Hypergraph accessibility audit
Cultural and individual differences of any kind should not make it harder to use software or technology in your everyday lives. Regretfully, it still very much does, as the default is that of an able-bodied white man in an overdeveloped country. We live in an ableist, sexist, racist, and colonialized system that takes this as the default experience and builds for it, despite those experiences not being worth more than anybody else's.
Take for example, the experiences of disabled people. Experiences on the computer are highly designed for people with visual acuity and motor capabilities. We can all be hit with a disability rather abruptly in our lives, which is likely to make the things we take for granted much harder. It takes only one accident, disease, or the manifestation of a latent issue that's already there. We are able-bodied, until we are not.
We recognise that Liberate Science is non-diverse: we are able-bodied, mostly man, mostly white, and come from a historically privileged position. This means we have blindspots when we do our work because of our lived experiences that are closer to the default in many ways. This means that we have a responsibility towards our fellow humans from all walks of life and do our best to empathise and build for their experiences.
To take our responsibility, we did an in-house accessibility audit before our public beta release, and share our findings to recognise our shortcomings. All of these things will be addressed before we leave beta, because accessibility is not an afterthought to us.
Using the A11y checklist for web accessibility, we audited Hypergraph (v0.5.4; see our complete audit table here).
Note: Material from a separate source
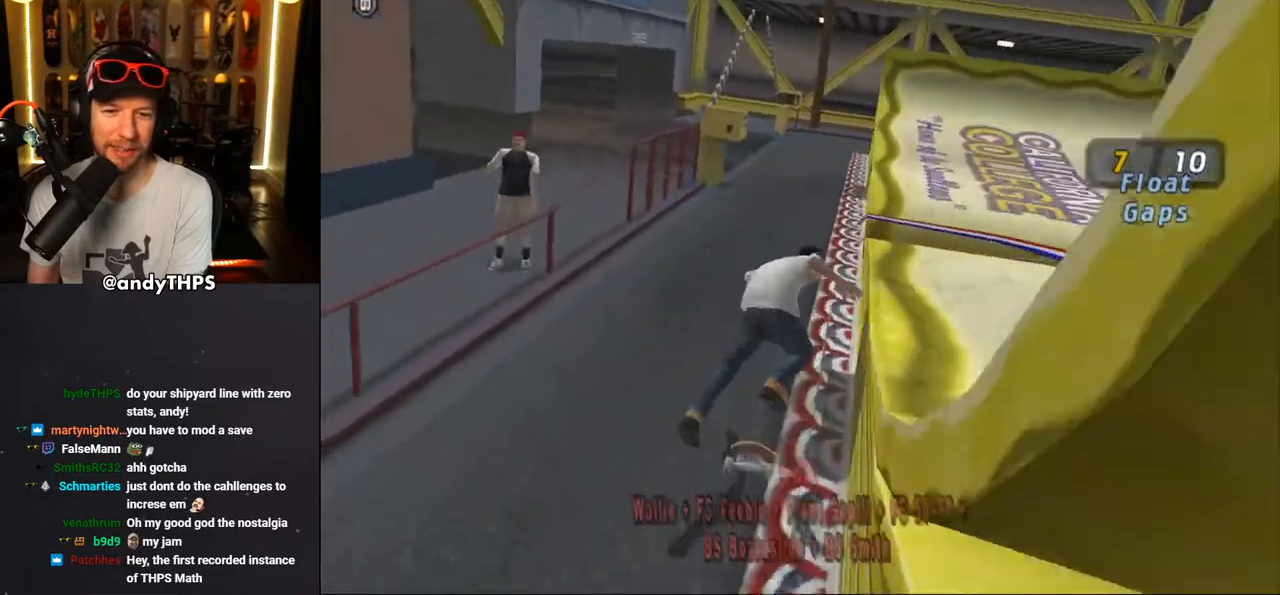
{"buttons": ["SQUARE", "R1"], "left_stick": "center", "right_stick": "center", "events": [[50, "CROSS", "up"], [50, "R1", "down"], [117, "CROSS", "down"], [250, "CROSS", "up"], [300, "DPAD_DOWN", "up"], [300, "R1", "up"], [317, "DPAD_RIGHT", "up"], [467, "R1", "down"], [467, "SQUARE", "down"]]}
This checklist provides a way to go through (Web) applications systematically, covering things like visual contrasts all the way through code structure of the pages.
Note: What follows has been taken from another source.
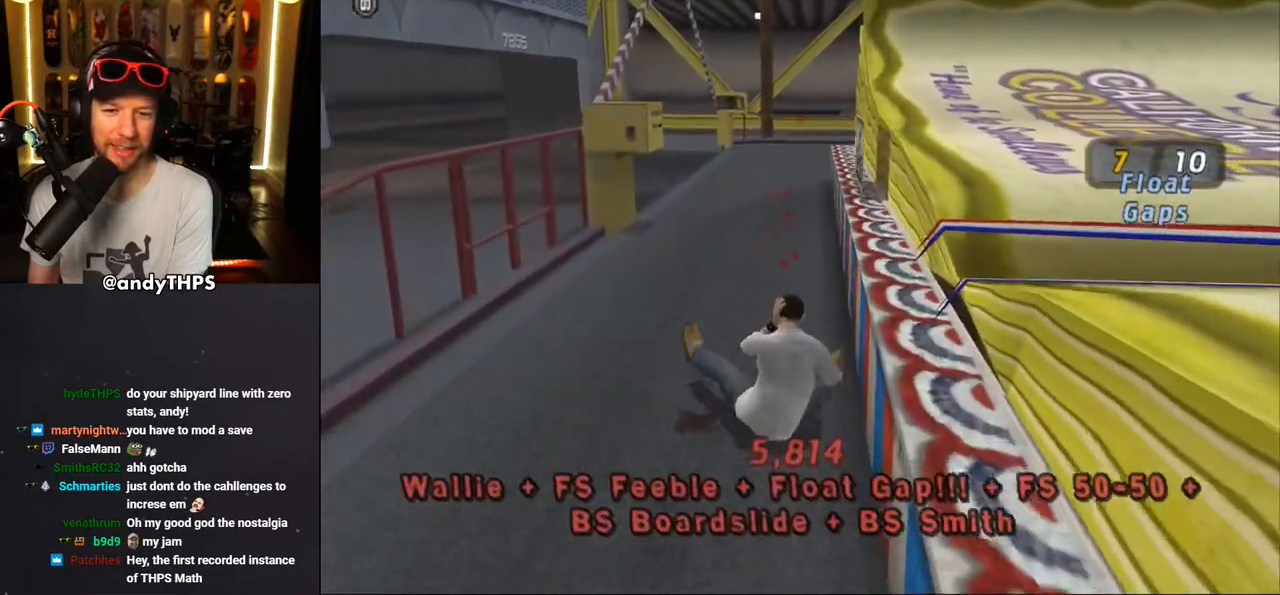
{"buttons": ["R1", "DPAD_DOWN", "DPAD_RIGHT"], "left_stick": "center", "right_stick": "left", "events": [[83, "SQUARE", "up"], [117, "R1", "up"], [150, "DPAD_LEFT", "down"], [200, "right_stick", "left"], [267, "DPAD_LEFT", "up"], [267, "R1", "down"], [367, "R1", "up"], [417, "DPAD_RIGHT", "down"], [450, "R1", "down"], [483, "DPAD_DOWN", "down"]]}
Our key findings provide clear and practical improvements:
- We have no alternative texts throughout Hypergraph, which will make it difficult to navigate using voice assist (see below).
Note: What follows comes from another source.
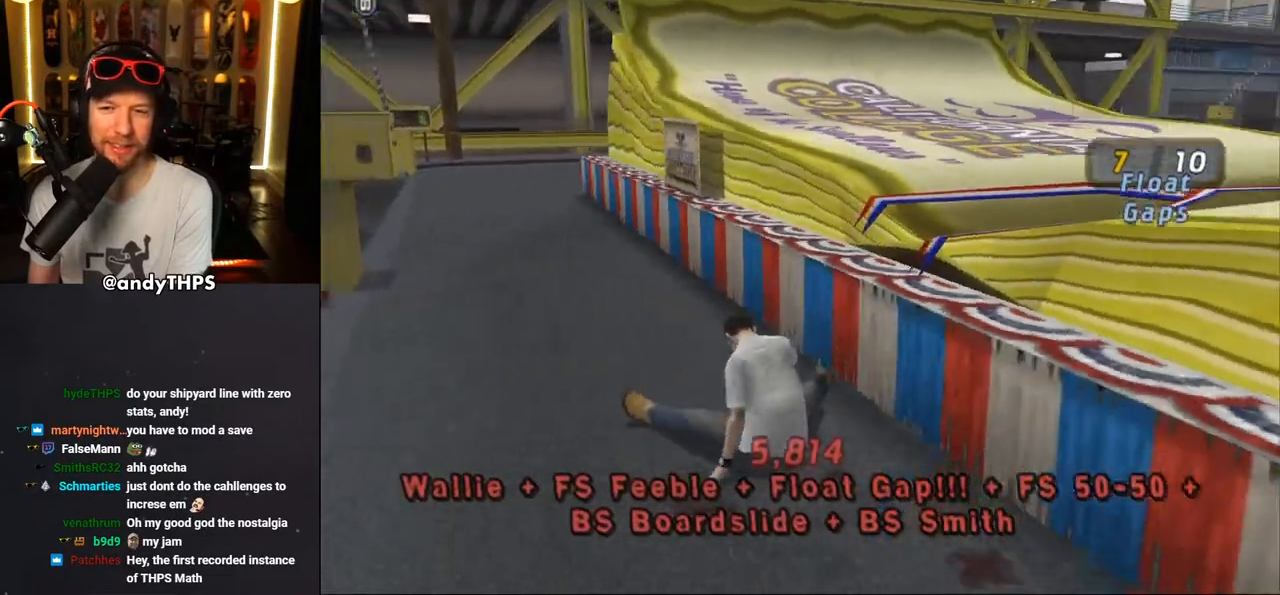
{"buttons": ["CROSS"], "left_stick": "center", "right_stick": "center", "events": [[67, "R1", "up"], [100, "DPAD_DOWN", "up"], [133, "R1", "down"], [233, "DPAD_RIGHT", "up"], [267, "R1", "up"], [333, "right_stick", "center"], [350, "R1", "down"], [417, "DPAD_UP", "down"], [433, "CROSS", "down"], [500, "DPAD_UP", "up"], [500, "R1", "up"]]}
- The page structure is set up visually, but the code does not provide the clearest differentiation for humans. For example, our heading levels are not consistently used to provide document structure.
- Our form validation and errors need to be improved by being less color indicated (visual) and more explicit (text).
- Our pages and sections do not indicate what language it is in, and does not allow for Right-to-Left (RTL) languages to be displayed.
The A11y checklist has proven very helpful, but also abstract and alienated from the experiences whose needs we try to serve. In order to try to empathize better with those experiences, we tried to use Hypergraph with special color displays and voice assist to discover additional improvements.
One in twenty men are red-green colorblind, and there are many other visual impairments across people. To make sure that the visual designs are accessible across different visual spaces, we tested the designs using the various macOS color spaces. These screenshots indicate we do quite well, although there is some room for improvement regarding the consistency of colors across the design, as the inverted screen showcases.
With the macOS VoiceOver tool, Hypergraph became difficult to use. We tried to use Hypergraph with our eyes closed and attempted to create a profile, add content, and add it to our Hypergraph profile. Using our visual memory of the application, we succeeded. Without it, we clearly would not have.
The test of voice assist highlighted the lack of alternative texts for some buttons. For example, we could not add content to Hypergraph if we had not known its location by heart (the voice assist read
link index.html — hardly comprehensible). Also, filling out the content form was difficult because of the lack of alternative text that described the functions of the various buttons and boxes.
Ultimately, adding a next research step was impossible through just voice assist and keyboard navigation within Hypergraph. This means that a core functionality is at this moment not available to those who cannot use Hypergraph visually, and that is insufficient.
The ally checklist provided us with concrete improvements in how we structure the Hypergraph pages that will help improve accessibility. It also informed us that our visual design is quite accessible. The accessibility tests using voice assist and the colour adjustments highlighted that there are some inconsistencies in background colour, and that the application is unusable without visual aids at the moment.